DNA-based vaccination induces humoral and cellular immune responses against hepatitis B virus surface antigen in mice without activation of C-myc.

AIM: To develop a safe and effective DNA vaccine for inducing humoral and cellular immunological responses against hepatitis B virus surface antigen (HBsAg). METHODS: BALB/c mice were inoculated with NV-HB/s, a recombinant plasmid that had been inserted S gene of hepatitis B virus genome and could express HBsAg in eukaryotes. HBsAg expression was measured by ABC immunohistochemical assay, generation of anti-HBs by ELISA and cytotoxic T lymphocyte (CTL), by MTT method, existence of vaccine DNA by Southern blot hybridization and activation of oncogene C-myc by in situ hybridization.
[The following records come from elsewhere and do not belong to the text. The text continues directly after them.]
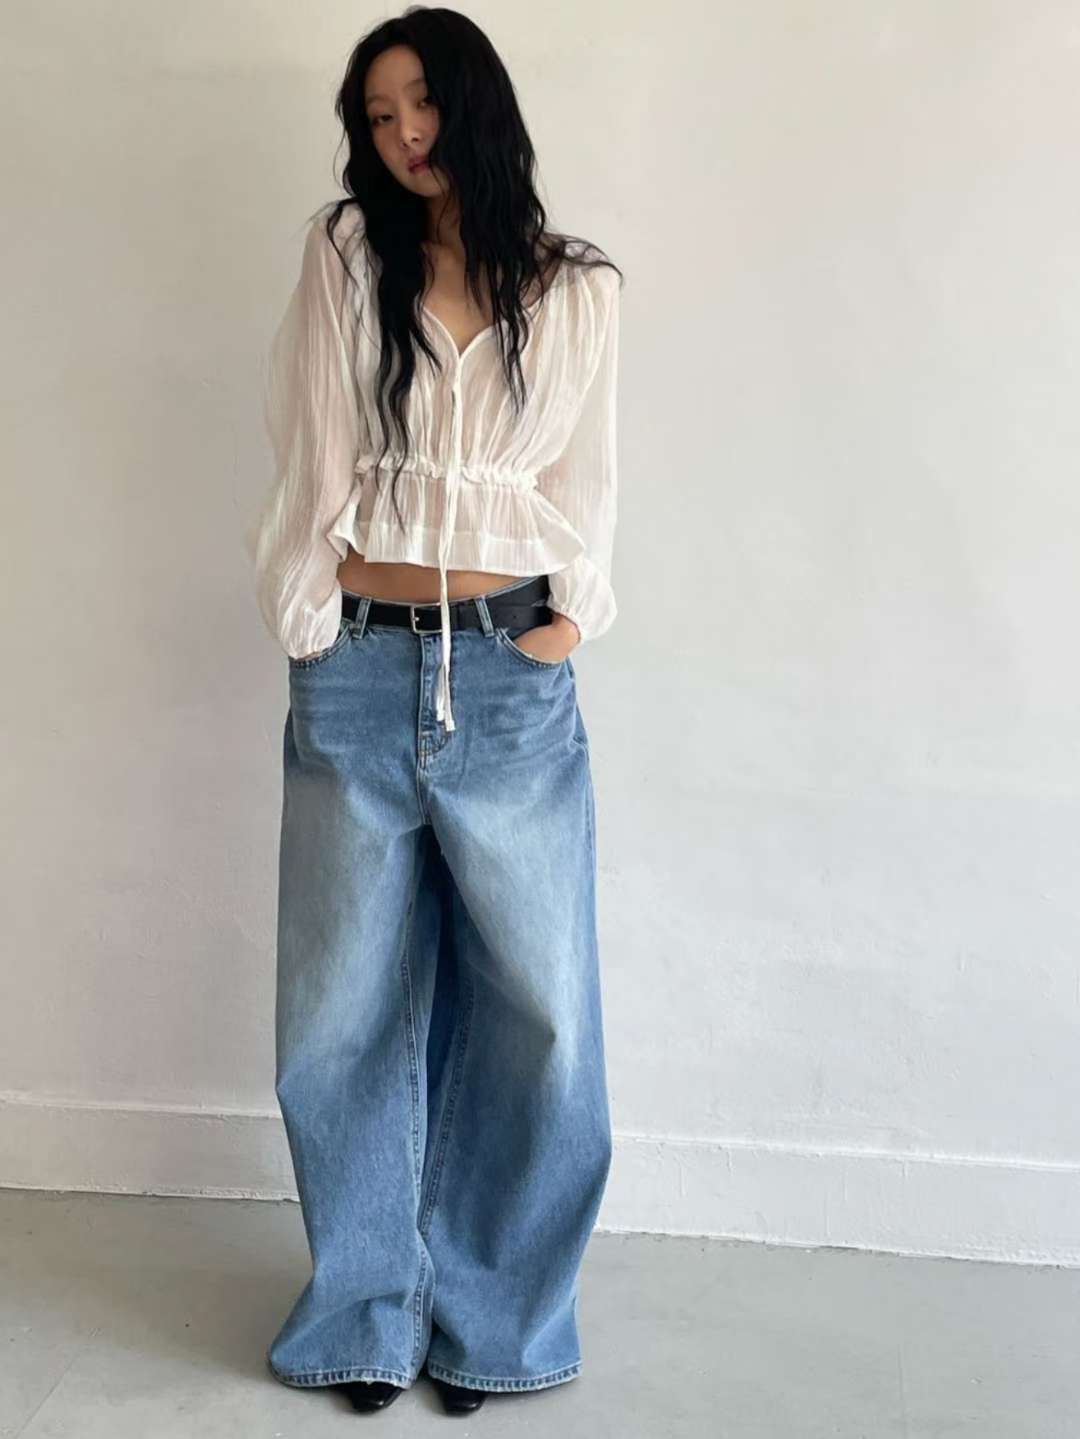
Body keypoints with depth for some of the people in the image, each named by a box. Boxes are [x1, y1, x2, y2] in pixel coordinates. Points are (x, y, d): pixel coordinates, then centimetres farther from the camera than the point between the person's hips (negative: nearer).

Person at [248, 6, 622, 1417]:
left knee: (536, 1013, 3)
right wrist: (311, 612, 1)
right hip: (355, 673, 1)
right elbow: (313, 459, 7)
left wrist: (562, 622, -1)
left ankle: (487, 1315, 23)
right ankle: (368, 1312, 26)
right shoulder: (343, 257, 8)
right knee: (345, 1012, 7)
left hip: (513, 679, 0)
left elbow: (583, 481, 9)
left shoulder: (575, 290, 8)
RESULTS: With NV-HB/s vaccination by intramuscular injection, anti-HBs was initially positive 2 wk after inoculation while all mice tested were HBsAg positive in the muscles. The titers and seroconversion rate of anti-HBs were steadily increasing as time went on and were dose-dependent. All the mice inoculated with 100 μg NV-HB/s were anti-Bs positive one month after inoculation, the titer was 1∶1024 or more. The humoral immune response was similar induced by either intramuscular or intradermal injection. CTL activities were much stronger (45.26%) in NV-HB/s DNA immunized mice as compared with those (only 6%) in plasma-derived HBsAg vaccine immunized mice. Two months after inoculation, all muscle samples were positive by Southern-blot hybridization for NV-HB/s DNA detection, but decreased to 25% and all were undetectable by in situ hybridization after 6 mo. No oncogene C-myc activation was found in the muscle of inoculation site. CONCLUSION: NV-HB/s could generate humoral and cellular immunological responses against HBsAg that had been safely expressed in situ by NV-HB/s vaccination.